Ravinel olvidaba lentamente la noche y la casa de allá abajo. Tenía calor. Fumaba un cigarrillo que olía bien. El camarero actuaba con movimientos cuidadosos y glotones. El azúcar, el ron… Y muy pronto el licor ardía. Una hermosa llama que parecía nacer espontáneamente en el aire, por encima del líquido. Una llama al principio azul, luego anaranjada, con temblores y pequeños rastros de color de fuego. Los ojos se animaban. Ravinel recordó un calendario que había contemplado largamente cuando era pequeño: una negra arrodillada en un bosquecillo de árboles exóticos, junto a una playa dorada que bañaba un mar azul. Volvía a encontrar las mismas tonalidades exaltadas en la llama del ponche. Y cuando bebió trago a trago el ardiente brebaje, fue como si vertiese oro en su interior, como un sol tranquilo que rechazaba los temores, los escrúpulos, la angustia. Él también tenía derecho a vivir plenamente, poderosamente, sin rendir cuentas a nadie. Se sentía liberado de algo que le ahogaba desde hacía tiempo. Por primera vez miró sin temor al otro Ravinel, al que se le enfrentaba desde el espejo. Treinta y ocho años. Un rostro de viejo y sin embargo todavía no había empezado a vivir. Era contemporáneo del chiquillo que contemplaba a la negra y al mar azul. Pero aún no era demasiado tarde.

—¡Fermín! ¡Otro! Y una guía de ferrocarriles.

—Bien, señor.

Ravinel sacó del bolsillo una tarjeta postal. Naturalmente, era Luciana quien había tenido aquella idea de enviar unas palabras a Mireya. «Llegare el sábado por la mañana…» Sacudió su estilográfica. El camarero regresaba.

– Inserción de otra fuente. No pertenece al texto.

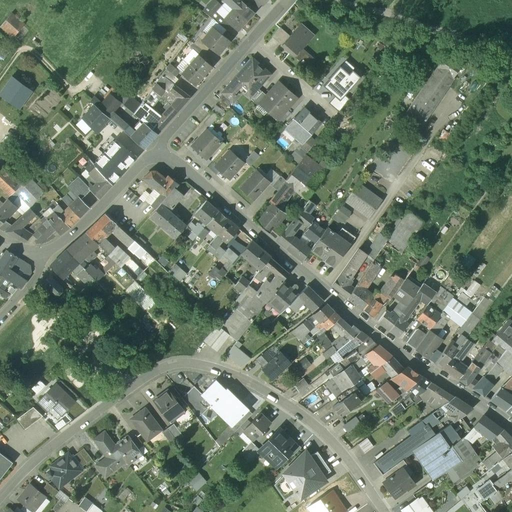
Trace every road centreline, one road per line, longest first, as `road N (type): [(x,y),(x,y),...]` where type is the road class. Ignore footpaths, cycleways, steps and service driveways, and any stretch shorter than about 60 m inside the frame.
road 1 (residential): [(384,511),(334,442),(295,410),(234,374),(186,364),(154,371),(28,466),(0,500)]
road 2 (residential): [(511,429),(376,337),(160,154)]
road 3 (track): [(342,0),(511,56)]
road 4 (residential): [(160,154),(145,159),(43,262)]
road 5 (residential): [(249,41),(164,139),(160,154)]
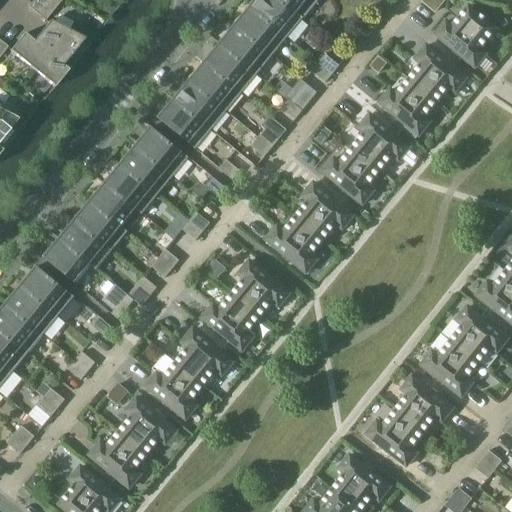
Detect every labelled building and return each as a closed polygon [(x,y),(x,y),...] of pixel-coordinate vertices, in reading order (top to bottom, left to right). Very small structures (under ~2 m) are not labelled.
[(38,15),(50,0),(33,0),(28,7),(38,15)] [(62,0),(50,0),(38,15),(45,21),(62,0)] [(279,0),(255,0),(250,7),(288,38),(303,20),(279,0)] [(279,0),(303,20),(319,0),(279,0)] [(369,0),(380,9),(387,0),(369,0)] [(435,13),(445,0),(424,0),(423,3),(435,13)] [(235,26),(273,57),(288,38),(250,7),(235,26)] [(480,50),(496,30),(469,7),(453,27),(446,22),(436,35),(475,68),(486,55),(480,50)] [(50,21),(33,42),(32,42),(62,67),(63,66),(85,39),(50,21)] [(235,26),(220,44),(257,75),(273,57),(235,26)] [(68,71),(63,66),(62,67),(32,42),(33,42),(24,34),(10,51),(54,88),(68,71)] [(220,44),(204,63),(242,94),(257,75),(220,44)] [(455,92),(466,79),(426,46),(416,60),(422,65),(409,80),(436,102),(449,87),(455,92)] [(326,55),(319,64),(333,75),(340,66),(326,55)] [(379,58),(371,67),(379,74),(386,64),(379,58)] [(204,63),(189,81),(227,112),(242,94),(204,63)] [(319,64),(312,73),(325,84),(333,75),(319,64)] [(301,80),(285,98),(302,112),(317,93),(301,80)] [(424,118),(436,102),(409,80),(396,95),(390,90),(380,104),(419,136),(430,123),(424,118)] [(189,81),(174,100),(212,131),(227,112),(189,81)] [(212,131),(174,100),(158,119),(196,150),(212,131)] [(289,101),(282,110),(295,121),(302,112),(289,101)] [(0,142),(19,119),(0,109),(0,142)] [(399,161),(410,148),(370,115),(359,128),(365,133),(353,149),(380,171),(393,156),(399,161)] [(265,130),(258,138),(272,149),(287,131),(269,117),(261,126),(265,130)] [(151,127),(136,146),(173,177),(189,158),(151,127)] [(323,127),(314,138),(322,145),(331,134),(323,127)] [(258,138),(251,147),(264,158),(272,149),(258,138)] [(136,146),(120,165),(158,196),(173,177),(136,146)] [(367,186),(380,171),(353,149),(340,164),(334,159),(323,172),(363,205),(373,192),(367,186)] [(233,181),(240,172),(227,161),(219,170),(233,181)] [(120,165),(105,183),(137,209),(136,210),(142,215),(158,196),(120,165)] [(219,198),(226,189),(213,178),(206,187),(219,198)] [(121,228),(122,227),(136,210),(137,209),(105,183),(90,202),(121,228)] [(309,202),(296,217),(323,240),(336,224),(342,229),(353,216),(314,184),(303,197),(309,202)] [(121,228),(90,202),(75,221),(112,252),(128,232),(122,227),(121,228)] [(197,213),(190,222),(203,233),(210,224),(197,213)] [(311,255),(323,240),(296,217),(284,233),(277,228),(267,241),(306,273),(317,260),(311,255)] [(75,221),(59,239),(91,265),(90,266),(97,271),(112,252),(75,221)] [(203,233),(190,222),(182,231),(196,241),(203,233)] [(91,265),(59,239),(44,258),(75,284),(90,266),(91,265)] [(166,250),(159,259),(172,270),(179,261),(166,250)] [(172,270),(159,259),(152,268),(165,279),(172,270)] [(217,280),(226,269),(215,260),(207,271),(217,280)] [(278,307),(289,294),(250,262),(239,275),(245,280),(232,295),(260,318),(272,302),(278,307)] [(21,286),(59,317),(75,298),(37,267),(21,286)] [(511,276),(506,272),(494,287),(488,282),(477,296),(511,323),(511,276)] [(134,301),(128,296),(115,285),(102,301),(115,311),(112,314),(118,320),(134,301)] [(6,304),(44,335),(59,317),(21,286),(6,304)] [(142,307),(149,298),(136,287),(128,296),(134,301),(142,307)] [(247,333),(260,318),(232,295),(220,311),(213,305),(203,319),(242,351),(253,338),(247,333)] [(44,335),(6,304),(0,311),(0,330),(28,354),(44,335)] [(463,326),(451,341),(479,363),(491,348),(497,353),(508,339),(468,307),(457,321),(463,326)] [(104,337),(112,328),(98,317),(91,326),(104,337)] [(0,330),(0,361),(13,372),(28,354),(0,330)] [(189,348),(176,364),(203,386),(216,371),(222,376),(233,363),(193,330),(183,343),(189,348)] [(466,379),(479,363),(451,341),(439,357),(432,352),(422,365),(462,397),(472,384),(466,379)] [(82,353),(75,361),(88,372),(95,364),(82,353)] [(0,388),(13,372),(0,361),(0,388)] [(88,372),(75,361),(68,370),(81,381),(88,372)] [(191,401),(203,386),(176,364),(163,379),(157,374),(146,387),(186,420),(197,407),(191,401)] [(408,395),(396,411),(423,433),(436,417),(442,422),(453,409),(412,377),(402,390),(408,395)] [(128,392),(119,385),(108,398),(117,406),(128,392)] [(52,390),(44,398),(58,409),(65,401),(52,390)] [(58,409),(44,398),(37,407),(51,418),(58,409)] [(132,417),(120,432),(147,455),(160,439),(166,444),(177,431),(137,399),(126,412),(132,417)] [(423,433),(396,411),(383,427),(377,422),(366,435),(407,467),(417,453),(411,448),(423,433)] [(21,441),(27,446),(35,437),(21,426),(14,435),(21,441)] [(134,470),(147,455),(120,432),(107,448),(101,443),(90,456),(130,488),(140,475),(134,470)] [(0,465),(7,471),(20,455),(27,446),(21,441),(9,456),(0,448),(0,465)] [(489,451),(482,460),(495,470),(502,462),(489,451)] [(345,474),(333,490),(361,511),(373,496),(379,501),(390,488),(350,456),(339,469),(345,474)] [(495,470),(482,460),(475,468),(488,479),(495,470)] [(108,511),(110,511),(120,500),(81,467),(70,480),(76,485),(60,505),(67,511),(99,511),(103,508),(108,511)] [(27,484),(36,492),(40,487),(40,481),(33,476),(27,484)] [(459,489),(452,497),(465,508),(472,499),(459,489)] [(360,511),(361,511),(333,490),(321,505),(314,500),(305,511),(360,511)] [(462,511),(465,508),(452,497),(445,506),(452,511),(462,511)]
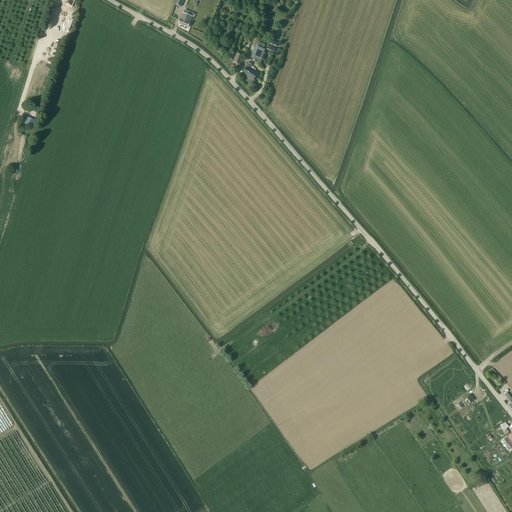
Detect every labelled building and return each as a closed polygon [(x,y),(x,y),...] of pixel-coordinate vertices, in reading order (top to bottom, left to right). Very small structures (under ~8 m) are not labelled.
[(66,0),(65,3),(63,7),(69,9),(70,6),(71,6),(73,0),(66,0)] [(188,28),(192,17),(183,14),(179,24),(188,28)] [(39,37),(37,45),(43,47),(45,39),(39,37)] [(256,46),(255,48),(252,58),(261,61),(265,50),(256,46)] [(240,65),(244,56),(237,53),(233,62),(240,65)] [(248,63),(245,68),(246,69),(243,74),(248,77),(247,78),(251,80),(254,81),(258,75),(250,69),(252,66),(248,63)] [(34,127),(36,120),(26,116),(24,123),(34,127)] [(503,431),(505,435),(509,432),(506,429),(508,427),(505,423),(500,427),(503,431)]
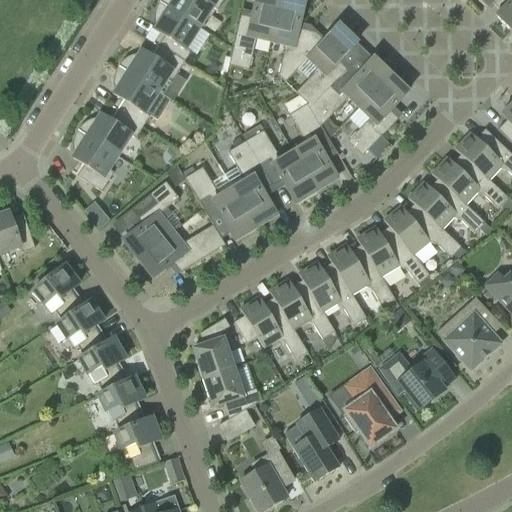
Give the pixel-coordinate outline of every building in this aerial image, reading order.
[(160,2),(158,5),(198,30),(212,9),(217,12),(224,1),(222,0),(162,0),(160,2)] [(255,0),(251,20),(240,17),(228,68),(248,73),(256,40),(270,43),(280,0),(255,0)] [(284,84),(307,60),(324,42),(315,34),(315,35),(298,31),(304,5),(281,0),(280,0),(270,43),(285,47),(277,78),(284,84)] [(474,0),(486,11),(492,5),(496,0),(474,0)] [(511,0),(496,0),(492,5),(500,13),(494,19),(510,34),(511,31),(511,0)] [(185,50),(198,30),(158,5),(157,8),(155,11),(155,13),(154,16),(154,19),(154,22),(155,25),(157,27),(154,32),(163,38),(157,48),(183,65),(190,54),(185,50)] [(298,98),(307,107),(309,111),(350,67),(342,59),(356,45),(338,28),(324,42),(307,60),(318,70),(295,95),(298,98)] [(171,84),(183,65),(157,48),(150,59),(141,53),(137,58),(134,57),(125,61),(117,69),(158,94),(166,80),(171,84)] [(350,67),(309,111),(320,128),(328,142),(337,131),(327,121),(348,99),(359,109),(390,77),(372,61),(359,75),(350,67)] [(122,103),(116,112),(142,129),(149,119),(143,115),(157,94),(158,94),(117,69),(114,78),(114,89),(116,91),(113,97),(122,103)] [(407,94),(390,77),(359,109),(370,120),(346,144),(361,158),(397,121),(389,113),(407,94)] [(306,147),(293,154),(316,192),(336,180),(322,157),(333,150),(328,142),(320,128),(309,111),(307,107),(298,98),(284,107),(290,116),(288,118),(306,147)] [(511,104),(504,113),(500,117),(506,123),(497,132),(511,146),(511,104)] [(135,140),(142,129),(116,112),(109,123),(100,117),(96,122),(93,121),(91,121),(89,122),(86,123),(84,125),(82,126),(80,128),(78,130),(77,132),(117,158),(130,137),(135,140)] [(202,123),(195,134),(205,141),(212,130),(202,123)] [(242,137),(246,143),(263,133),(259,126),(242,137)] [(454,152),(460,157),(488,184),(489,183),(502,169),(511,178),(511,158),(484,131),(472,145),(466,139),(454,152)] [(71,175),(101,194),(113,174),(108,171),(117,158),(77,132),(75,135),(74,137),(73,140),(73,143),(72,145),(72,148),(72,150),(73,153),(76,155),(72,161),(81,167),(75,176),(71,174),(71,175)] [(316,192),(293,154),(280,162),(263,133),(246,143),(245,144),(271,188),(281,182),(295,204),(316,192)] [(242,145),(238,140),(231,144),(234,150),(242,145)] [(245,184),(232,191),(255,229),(275,216),(262,194),(271,188),(245,144),(227,155),(245,184)] [(498,211),(501,208),(507,202),(507,201),(489,183),(488,184),(460,157),(448,169),(443,164),(431,176),(436,182),(465,208),(479,193),(498,211)] [(175,189),(185,183),(184,181),(180,175),(176,168),(166,174),(175,189)] [(180,175),(184,181),(195,174),(191,168),(180,175)] [(195,174),(184,181),(185,183),(210,225),(220,219),(234,241),(255,229),(232,191),(219,199),(202,170),(195,174)] [(228,177),(213,184),(219,196),(234,188),(228,177)] [(474,236),(484,226),(465,208),(436,182),(425,194),(419,188),(407,201),(413,206),(442,233),(442,232),(456,218),(474,236)] [(137,262),(172,235),(158,217),(178,201),(165,184),(130,212),(143,227),(122,244),(137,262)] [(511,206),(507,202),(501,208),(508,214),(511,208),(511,206)] [(450,261),(453,258),(460,250),(442,232),(442,233),(413,206),(406,215),(401,218),(396,212),(383,223),(388,229),(412,259),(413,259),(432,243),(450,261)] [(2,217),(1,213),(0,213),(0,255),(19,249),(21,255),(34,250),(22,216),(21,217),(23,221),(12,225),(8,215),(2,217)] [(109,223),(101,213),(91,222),(99,231),(109,223)] [(492,234),(484,226),(479,231),(486,238),(492,234)] [(181,247),(172,235),(137,262),(152,281),(172,265),(180,274),(224,248),(212,228),(181,247)] [(429,279),(413,259),(412,259),(388,229),(380,236),(374,239),(370,232),(356,241),(360,248),(380,281),(381,281),(401,268),(418,288),(429,279)] [(327,259),(331,266),(350,299),(352,298),(368,288),(382,311),(395,303),(381,281),(380,281),(360,248),(345,257),(341,250),(327,259)] [(460,250),(453,258),(456,261),(464,254),(460,250)] [(448,269),(456,279),(464,272),(457,263),(448,269)] [(365,321),(352,298),(350,299),(331,266),(316,275),(312,268),(297,277),(302,283),(321,316),(322,316),(339,306),(352,328),(365,321)] [(64,321),(82,309),(70,293),(78,287),(63,268),(32,293),(51,317),(56,312),(63,320),(64,321)] [(484,288),(511,316),(511,272),(503,281),(498,275),(484,288)] [(438,282),(446,291),(454,284),(446,275),(438,282)] [(429,279),(418,289),(420,292),(432,282),(429,279)] [(321,316),(302,283),(287,292),(283,285),(268,294),(272,301),(292,334),(293,333),(310,323),(321,342),(334,335),(322,316),(321,316)] [(492,337),(501,328),(474,300),(454,318),(462,326),(443,343),(470,373),(500,346),(492,337)] [(243,319),(256,340),(263,351),(281,341),(294,364),(307,356),(293,333),(292,334),(272,301),(258,310),(254,303),(239,312),(243,319)] [(0,305),(0,322),(10,314),(2,304),(0,305)] [(77,349),(83,358),(105,345),(94,329),(102,323),(89,304),(82,309),(64,321),(63,320),(56,326),(73,351),(77,349)] [(387,321),(394,329),(407,318),(400,310),(387,321)] [(246,346),(256,340),(243,319),(233,325),(246,346)] [(194,360),(201,381),(220,374),(230,371),(223,341),(220,334),(229,329),(224,321),(199,336),(202,347),(192,351),(195,359),(194,360)] [(112,341),(105,345),(83,358),(78,361),(93,387),(97,385),(102,395),(125,384),(116,367),(124,362),(112,341)] [(442,390),(454,381),(431,352),(409,369),(398,354),(376,371),(396,399),(404,393),(408,397),(406,398),(416,411),(418,410),(420,412),(444,393),(442,390)] [(230,371),(220,374),(201,381),(208,402),(209,402),(212,410),(223,406),(228,422),(244,413),(259,404),(255,391),(238,397),(230,371)] [(358,433),(369,449),(386,438),(383,434),(392,428),(374,402),(385,394),(369,371),(347,386),(359,402),(344,413),(345,415),(342,417),(355,436),(358,433)] [(293,385),(299,395),(310,387),(305,378),(293,385)] [(114,423),(119,433),(143,423),(134,406),(143,401),(133,380),(125,384),(102,395),(97,397),(110,425),(114,423)] [(292,450),(313,485),(338,469),(323,444),(335,436),(319,411),(295,426),(305,442),(292,450)] [(244,413),(228,422),(218,428),(225,440),(227,443),(252,428),(244,413)] [(133,473),(157,465),(150,446),(159,442),(151,420),(143,423),(119,433),(113,435),(125,463),(129,462),(133,473)] [(0,464),(10,460),(4,447),(0,448),(0,464)] [(294,483),(276,452),(251,467),(255,474),(240,483),(250,501),(247,503),(252,511),(264,511),(286,500),(281,490),(294,483)] [(177,459),(162,465),(170,486),(185,480),(177,459)] [(112,483),(118,498),(134,492),(128,478),(112,483)] [(177,511),(172,499),(154,506),(137,511),(177,511)]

—Dime, Fermín. ¿A cuánto estamos hoy?

—Pues… a cuatro, señor.

—A cuatro… ¡Es verdad! A cuatro. Y eso que lo he estado escribiendo todo el día. ¿No tendrías por casualidad un sello?

La guía estaba grasienta, manchada por las esquinas. Pero Ravinel ya no era sensible a tales detalles. Buscó el cuadro de los trenes que iban al Mediterráneo. Evidentemente, saldrían de París. ¡Y por tren! ¡Ni hablar de la camioneta! Estaba fascinado con los nombres que su dedo descubría: Dijon, Lyon, todas las ciudades del valle del Ródano… Número 35 —Riviera-Express - Primera y segunda clase - Antibes— 7,44… Había rápidos, como aquél que llegaba hasta Ventimiglia, oíros que pasaban directamente a Italia por Módena. Había trenes con vagón restaurante, otros con coches-camas… Los largos coches-camas azules… Los veía en la humareda de sus cigarrillos. Imaginaba su lento balanceo y la noche en las portezuelas, una noche clara, llena de estrellas, una noche a la que puede mirarse de frente.

El alcohol le llenaba la boca de un gusto de caramelo. En su cabeza había como un rumor de viaje. La puerta giratoria hacía dar vueltas a ramilletes de luz.

—Vamos a cerrar, señor.

Ravinel echa a su vez dinero sobre el velador, desprecia el cambio. Con un ademán, aparta a Fermín, aparta a la cajera, que lo está mirando, aparta el pasado. La puerta lo engulle, lo lanza a la acera. Vacila, se apoya un instante en la pared. Sus pensamientos se oscurecen. Una palabra le acude a los labios, sin motivo: Tipperary. No sabe lo que quiere decir Tipperary. Sonríe con cansancio.